The prospect of rejoining is too politically divisive for now. But over the next decade the UK will steadily reduce the walls it has erected, making Brexit seem a rather pointless affair in the end. More a political rendition of the old nursery rhyme the Grand Old Duke of York, who marches his men up to the top of the hill and back down again, to what end nobody knows.
Economic advantage has always been the driving force behind Britain. There are reasons why London, despite the best efforts of Frankfurt and Paris, remains the unrivalled financial capital of Europe. Brexit is an aberration, drummed up in the heat of post-financial crash populism.
Back in 2016, the former chief executive of the Irish Stock Exchange, Deirdre Somers, noted that Britain was streets ahead of other EU countries when it came to financial services and that Ireland would be left “exposed” by not having them at the EU negotiating table.
Ms Somers said she was involved in a lot of negotiations at European level and “with great deference to my European colleagues, when Britain leaves the room, from a negotiation perspective, the only adult has left the room”.
“They are the most charismatic, the most capable, they have a machine … and they are utterly consistent and ruthless in the execution of that,” she told a Brexit seminar event hosted by The Irish Times.

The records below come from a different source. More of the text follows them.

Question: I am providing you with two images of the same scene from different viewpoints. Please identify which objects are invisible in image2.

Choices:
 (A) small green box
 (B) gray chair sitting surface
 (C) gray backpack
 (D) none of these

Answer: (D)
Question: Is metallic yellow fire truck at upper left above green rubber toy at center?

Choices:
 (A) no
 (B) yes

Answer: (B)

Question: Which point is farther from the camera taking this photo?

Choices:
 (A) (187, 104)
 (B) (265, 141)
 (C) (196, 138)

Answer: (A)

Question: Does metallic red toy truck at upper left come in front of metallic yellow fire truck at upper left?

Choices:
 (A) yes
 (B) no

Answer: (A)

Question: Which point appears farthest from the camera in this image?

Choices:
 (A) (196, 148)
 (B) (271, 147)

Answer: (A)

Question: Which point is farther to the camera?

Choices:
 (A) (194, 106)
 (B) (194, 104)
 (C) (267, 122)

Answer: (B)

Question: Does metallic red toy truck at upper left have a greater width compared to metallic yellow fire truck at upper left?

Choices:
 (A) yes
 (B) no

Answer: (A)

It was only a matter of time before that machine reasserted. Political support for Brexit has crumbled and the age-profile of Stay versus Leave voters means this is unlikely to change.

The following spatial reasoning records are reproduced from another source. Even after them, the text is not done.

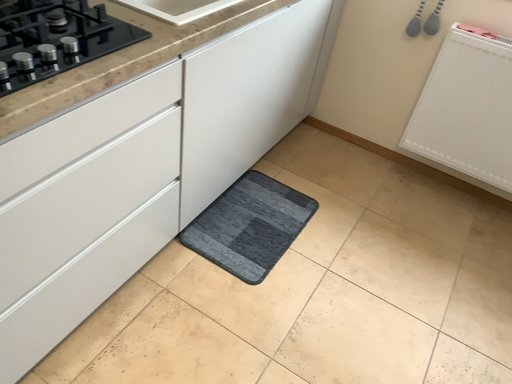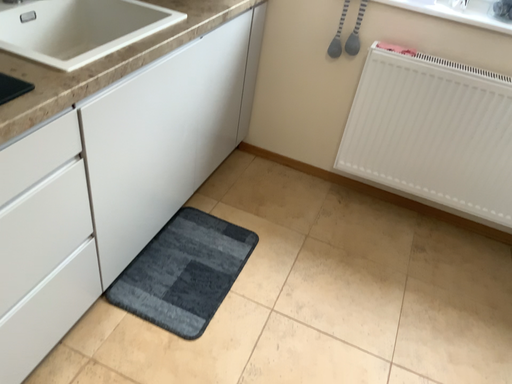
Question: How did the camera likely rotate when shooting the video?

Choices:
 (A) rotated right
 (B) rotated left

Answer: (A)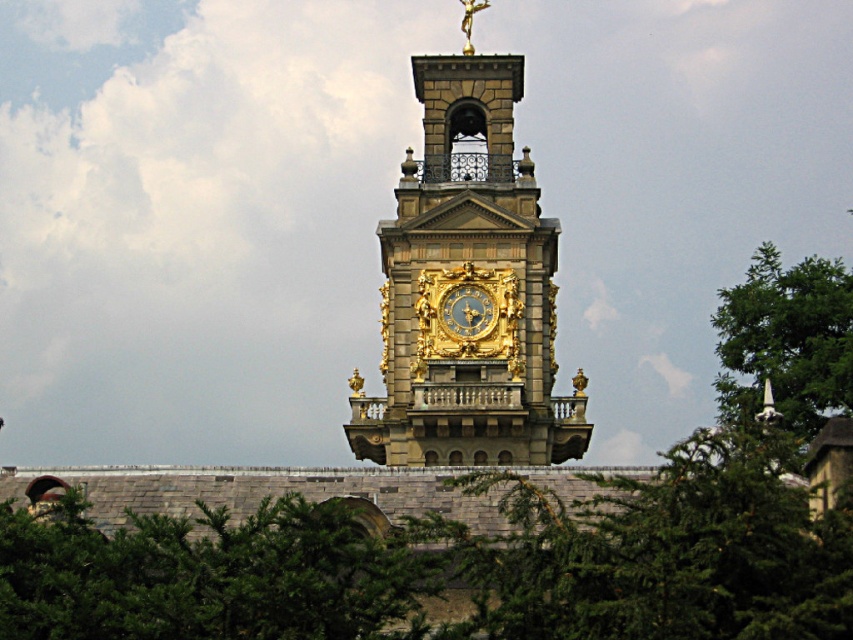
Can you confirm if green leafy tree at right is taller than gold ornate clock at center?

Correct, green leafy tree at right is much taller as gold ornate clock at center.

Does green leafy tree at right lie in front of gold ornate clock at center?

Yes, green leafy tree at right is in front of gold ornate clock at center.

Between point (840, 340) and point (463, 300), which one is positioned behind?

Positioned behind is point (463, 300).

Locate an element on the screen. green leafy tree at right is located at coordinates (786, 340).

Is point (505, 140) farther from viewer compared to point (439, 307)?

Yes, it is behind point (439, 307).

Is the position of gold ornate clock tower at center more distant than that of gold ornate clock at center?

No, gold ornate clock tower at center is in front of gold ornate clock at center.

At what (x,y) coordinates should I click in order to perform the action: click on gold ornate clock tower at center. Please return your answer as a coordinate pair (x, y). Image resolution: width=853 pixels, height=640 pixels. Looking at the image, I should click on (466, 284).

Based on the photo, is gold ornate clock tower at center positioned in front of green leafy tree at right?

No, it is behind green leafy tree at right.

Which of these two, gold ornate clock tower at center or green leafy tree at right, stands shorter?

green leafy tree at right

Where is `gold ornate clock tower at center`? This screenshot has width=853, height=640. gold ornate clock tower at center is located at coordinates (466, 284).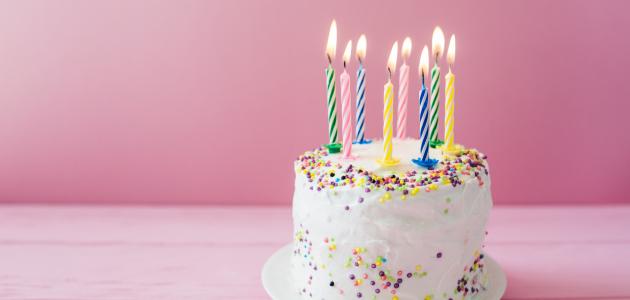
The width and height of the screenshot is (630, 300). I want to click on candle wick, so click(x=387, y=73), click(x=358, y=59), click(x=344, y=62), click(x=329, y=58), click(x=404, y=54), click(x=425, y=77), click(x=435, y=57), click(x=450, y=61).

There’s a revealing scene in the recent TV docudrama, This England, which covers the poisonous atmosphere that developed between the Johnson’s former administration, its team of advisers and the civil service. In scene after scene, the architect of the 2016 Leave campaign Dominic Cummings (played by Simon Paisley Day) excoriates Whitehall officials, for – as he sees it – their endless failings. Near the end, however, Mark Sedwill, the UK’s most senior civil servant (played by Justin Edwards), pushes back, suggesting the paralysis in government may have more to do with the special advisers themselves.
Advisers, he says, “who are in the main ex-journalists or activists who have no experience of delivering or managing, whose expertise is in PR or campaigning, whose interest is in eye-catching phrases or promises or arguments, and who are used to being on the outside lobbing bombs and bricks through the windows rather than being on the inside engaging with the boring problems of how to deliver at a local level day in, day out.”
It is perhaps one of the most vicious debunking of the Brexiteers themselves.
Johnson, Cummings, Jacob Rees-Mogg, Nigel Farage, the figureheads behind the process, have now all departed just as the business of implementing begins.
Johnson is skulking on the backbenches rambling about taking back control. Cummings is trying to reboot his career via a new IT consultancy business. Rees-Mogg never had the faintest idea what to do with Brexit once it arrived other than to move his hedge fund to Dublin. As former minister for Brexit opportunities, he solicited Sun newspaper readers to flag the possible benefits of Brexit to him. Imagine the minister in charge of the process looking for ideas on how to make it work via a poll in a tabloid newspaper.
And the pint-drinking man of the people Farage is now posting anti-immigrant videos on Twitter, allegedly showing how migrant criminals are blind siding police by removing their ankle bracelet monitors.
Hard to believe these people spearheaded such a monumental shift in the UK’s politics and economy.
The strange thing about the “global Britain” mantra was that Britain moved in an insular direction under Brexit. The trade deals it has done so far have been rushed and inimical to British interests while the country’s immigration issue remains as divisive as ever. The fallout over Match of the Day presenter Gary Lineker’s comments criticising the government’s asylum policies testifies to that.
The UK has now begun the process of softening the Brexit rhetoric and improving relations with Brussels. Next will be the moving from a hard to a soft Brexit, a more politically treacherous journey.